Sunday, August 28, 2011

Cancer Free 2.0

Had my scan on Friday. Unofficially, my second clean scan in a row. Just about 3 years from the day my tumor was spotted across the room by my OB. Just about. I've been obsessed with this goal of two clear scans for so long now, that I honestly don't know what comes next. I think its just blood tests and no scans. Which is nice because I can take my medication and eat what I want and just go in for blood tests which are nothing (um, yeah, because I'm an IF survivor, blood work doesn't bother me).

On Friday I was relieved while everyone else thought I should celebrate. Happy just isn't the appropriate emotion. Guess I'm not ready to let me guard down on that one yet. But I was highly emotional and weepy. And relieved. Like a huge weight had been lifted that isn't always there, but is definitely nagging at the back of my psyche at least during the weeks leading up to the scan and really always in the background, especially now that I won't have actual photos to rely on.

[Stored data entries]
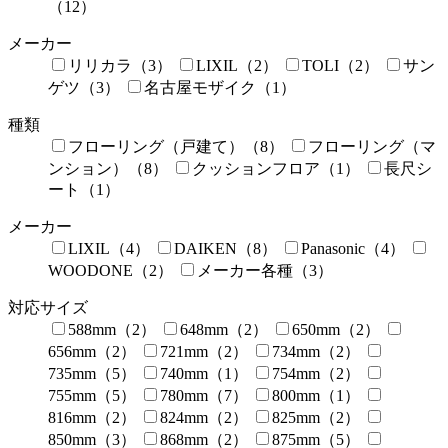
（12）
メーカー
リリカラ（3）
LIXIL（2）
TOLI（2）
サン
ゲツ（3）
名古屋モザイク（1）
種類
フローリング（戸建て）（8）
フローリング（マ
ンション）（8）
クッションフロア（1）
長尺シ
ート（1）
メーカー
LIXIL（4）
DAIKEN（8）
Panasonic（4）
WOODONE（2）
メーカー各種（3）
対応サイズ
588mm（2）
648mm（2）
650mm（2）
656mm（2）
721mm（2）
734mm（2）
735mm（5）
740mm（1）
754mm（2）
755mm（5）
780mm（7）
800mm（1）
816mm（2）
824mm（2）
825mm（2）
850mm（3）
868mm（2）
875mm（5）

● **Work item**
Resume the post about the second clean cancer scan, picking up right after its final sentence.

● **Response box**
I don't want to compare it to IF. It's totally different, but I will tell you this. It's like taking a pregnancy test and hearing you're pregnant. That's my bloodwork. And then there's your sonograms. And that's the scan. So, I think, nay, I'm afraid, that I'm going to have to rely on no sonogram FOR THE REST OF MY LIFE. And I may have to get all IF crazy on my endo until he gives me the scans, just like my OB gave in and gave me all those sonos after I went to the ER every time I peed my pants. Ahh, the memories.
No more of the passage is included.